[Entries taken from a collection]
━━━━

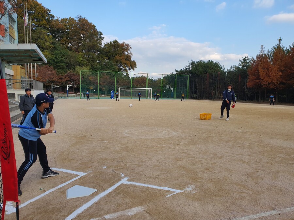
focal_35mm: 26
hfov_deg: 67.3
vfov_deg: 53.1
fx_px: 221
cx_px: 147
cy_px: 110
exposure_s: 1/678
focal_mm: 4.3
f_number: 2.4
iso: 50
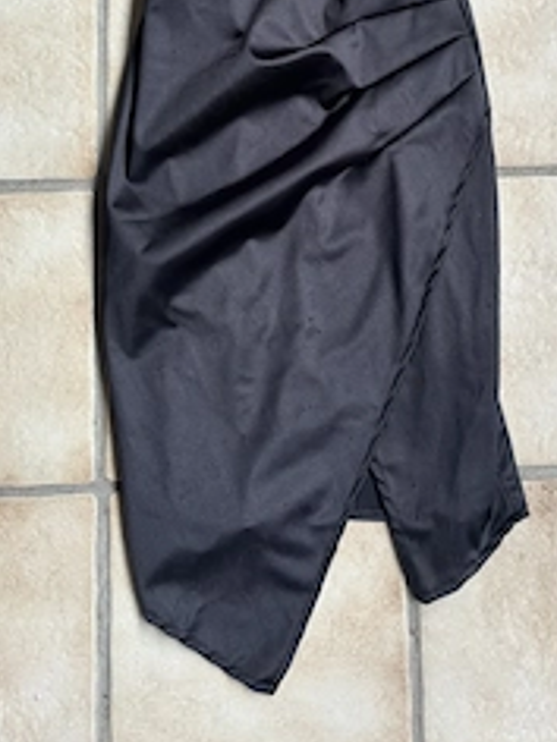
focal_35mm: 44
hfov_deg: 32.7
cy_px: 126
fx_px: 944
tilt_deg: -82.6
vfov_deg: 40.8
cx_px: 343
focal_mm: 5.96
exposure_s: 1/301
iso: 50
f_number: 1.6
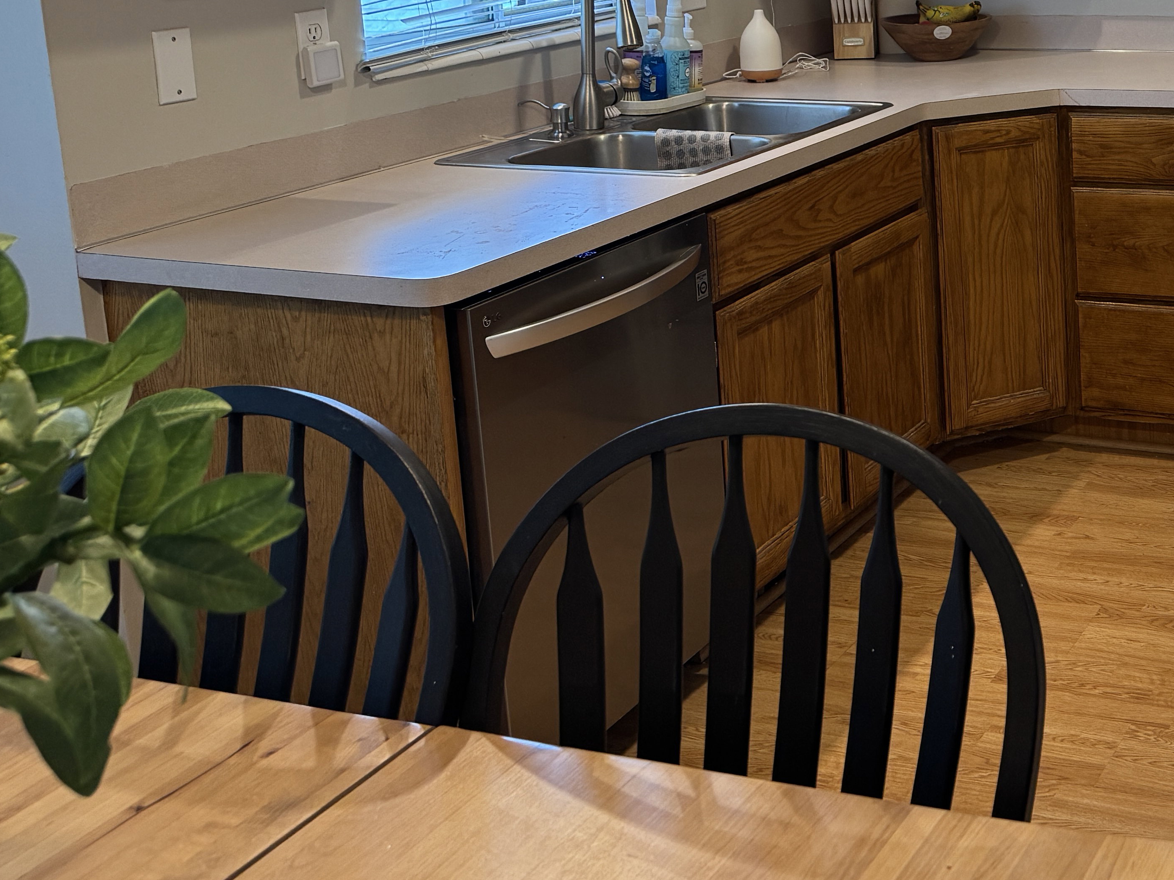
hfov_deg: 35.9
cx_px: 1114
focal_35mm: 49
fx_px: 1662
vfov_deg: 28.7
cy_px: 120
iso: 200
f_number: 1.78
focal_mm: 6.76
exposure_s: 1/60
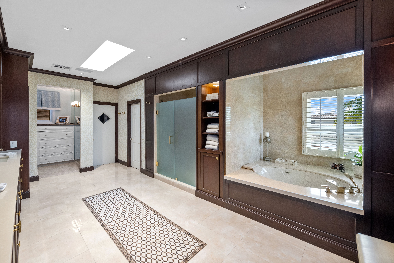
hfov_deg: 104.3
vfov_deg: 81.2
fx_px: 153
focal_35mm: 14
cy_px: 132
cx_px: 197
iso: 500
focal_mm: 14
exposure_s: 1/2.5
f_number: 8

━━━━

◆ **Try it**
Reproduce every entry exactly; images stay out.

◆ **Solved exercise**
focal_35mm: 26
hfov_deg: 67.3
vfov_deg: 53.1
fx_px: 221
cx_px: 147
cy_px: 110
exposure_s: 1/678
focal_mm: 4.3
f_number: 2.4
iso: 50
focal_35mm: 44
hfov_deg: 32.7
cy_px: 126
fx_px: 944
tilt_deg: -82.6
vfov_deg: 40.8
cx_px: 343
focal_mm: 5.96
exposure_s: 1/301
iso: 50
f_number: 1.6
hfov_deg: 35.9
cx_px: 1114
focal_35mm: 49
fx_px: 1662
vfov_deg: 28.7
cy_px: 120
iso: 200
f_number: 1.78
focal_mm: 6.76
exposure_s: 1/60
hfov_deg: 104.3
vfov_deg: 81.2
fx_px: 153
focal_35mm: 14
cy_px: 132
cx_px: 197
iso: 500
focal_mm: 14
exposure_s: 1/2.5
f_number: 8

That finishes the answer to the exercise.